In 2020, Madrid was Galdosian. The following year, the city remembered its first chronicler, Galician and feminist. And this 2022 will be the turn of Antonio de Nebrija, Pío Baroja and Jacinto Benavente. “It is very important to commemorate those who have defended our language and fought against ignorance,” declared yesterday the delegate of the City Council’s Culture Area, Andrea Levy (PP), in the branch commission. After Benito Pérez Galdós (1843-1920) and Emilia Pardo Bazán (1851-1921), the capital surrenders to three key figures in the history of Spanish letters, three men who ended their days in Madrid.
Next July 2 marks the 500th anniversary of the death of Antonio de Nebrija (Lebrija, 1444–Alcalá de Henares, 1522), author of ‘Gramática española’, the first text of its kind published three years before Christopher Columbus landed in America.
“It was not only the first Castilian grammar, it was also the first grammar of the Romance languages, to which it served as a guide and model,” recalled Levy yesterday, who announced the details of the commemoration of his figure.
Throughout the summer, the council will organize reading corners dedicated to Antonio de Nebrija in the city’s network of municipal libraries.

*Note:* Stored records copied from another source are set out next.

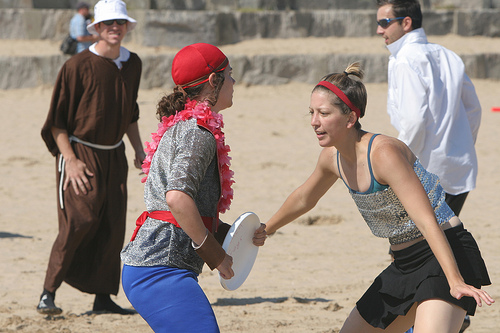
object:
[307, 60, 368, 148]
head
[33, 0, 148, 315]
guy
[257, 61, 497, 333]
girl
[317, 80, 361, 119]
headband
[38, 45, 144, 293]
dress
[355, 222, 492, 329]
black skirt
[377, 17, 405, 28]
sunglasses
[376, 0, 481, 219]
guy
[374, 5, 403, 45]
face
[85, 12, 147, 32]
sunglass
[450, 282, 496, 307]
hand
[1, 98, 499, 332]
ground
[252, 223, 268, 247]
hands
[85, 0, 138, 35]
hat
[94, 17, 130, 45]
head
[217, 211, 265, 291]
frisbee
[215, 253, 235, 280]
hand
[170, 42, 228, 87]
red cap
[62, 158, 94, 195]
hand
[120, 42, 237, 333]
girl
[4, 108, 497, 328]
beach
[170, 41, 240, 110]
head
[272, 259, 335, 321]
sand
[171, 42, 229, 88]
cap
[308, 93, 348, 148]
face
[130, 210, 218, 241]
belt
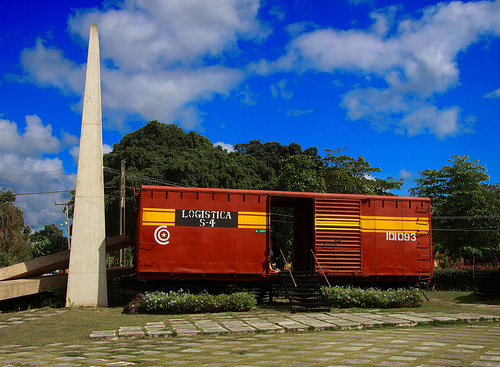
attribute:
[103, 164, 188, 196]
wires — electrical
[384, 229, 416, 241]
lettering — white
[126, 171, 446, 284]
train car — derailed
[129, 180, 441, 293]
train car — yellow, red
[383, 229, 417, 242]
101093 — white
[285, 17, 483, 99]
clouds — blue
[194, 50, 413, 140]
sky — blue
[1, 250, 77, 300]
slabs — cement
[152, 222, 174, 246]
target spot — white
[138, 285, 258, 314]
bushes — flowering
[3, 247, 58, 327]
wood — large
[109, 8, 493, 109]
clouds — white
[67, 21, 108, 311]
tower — white, long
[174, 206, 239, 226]
logo — logistica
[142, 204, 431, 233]
stripes — yellow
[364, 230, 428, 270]
background — red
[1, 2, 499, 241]
sky — blue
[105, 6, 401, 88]
clouds — white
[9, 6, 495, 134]
sky — blue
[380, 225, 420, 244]
101093 — written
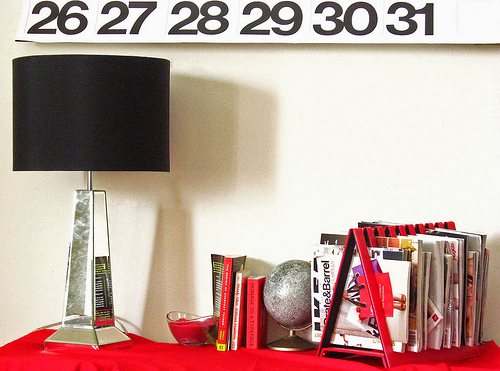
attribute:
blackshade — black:
[9, 49, 176, 178]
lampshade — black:
[13, 54, 170, 174]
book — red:
[245, 272, 267, 350]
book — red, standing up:
[208, 253, 245, 350]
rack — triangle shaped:
[307, 202, 496, 364]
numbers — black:
[221, 0, 429, 42]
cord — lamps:
[40, 321, 60, 331]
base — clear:
[53, 177, 128, 366]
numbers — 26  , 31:
[25, 0, 445, 37]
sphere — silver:
[264, 258, 313, 323]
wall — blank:
[306, 159, 429, 209]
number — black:
[306, 9, 376, 32]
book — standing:
[245, 268, 271, 348]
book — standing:
[227, 267, 245, 352]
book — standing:
[211, 247, 248, 351]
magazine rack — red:
[311, 217, 482, 368]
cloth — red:
[146, 347, 176, 367]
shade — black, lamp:
[9, 54, 172, 173]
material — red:
[3, 327, 498, 369]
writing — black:
[316, 262, 334, 321]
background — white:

After the summer season, there will be a cycle of conferences for the dissemination of the character and the Spanish language. In addition, the novel by the writer and journalist Eva Díaz Pérez, ‘The dream of the grammarian’ will be presented. The humanist adventure of Elio Antonio de Nebrija’, a book that is the result of five years of research.
In the crisis that followed the loss of American colonies, Pío Baroja and Jacinto Benavente were born, two names of the generation of 98 inseparable from the capital. Baroja (San Sebastián, 1872–Madrid, 1956) “made the city of Madrid his stage,” said Levy. In the last quarter of the year, the 150th anniversary of his birth, the Department of Culture will organize a tribute to the author from San Sebastian by his heirs. “La Cuesta de Moyano, one of Pío Baroja’s favorite places, will be very present in this celebration,” the councilor advanced.
The third and last laureate, Jacinto Benavente (Madrid, 1866–1954), received the first Nobel Prize for Literature a century ago. In November, the city council will present one of his pieces and will develop a cycle of dramatized readings of his works. The “defense of the Spanish language” and of “the writers who made Madrid universal”, Levy concluded his intervention yesterday, “is one of the priorities of the municipal government’s action.”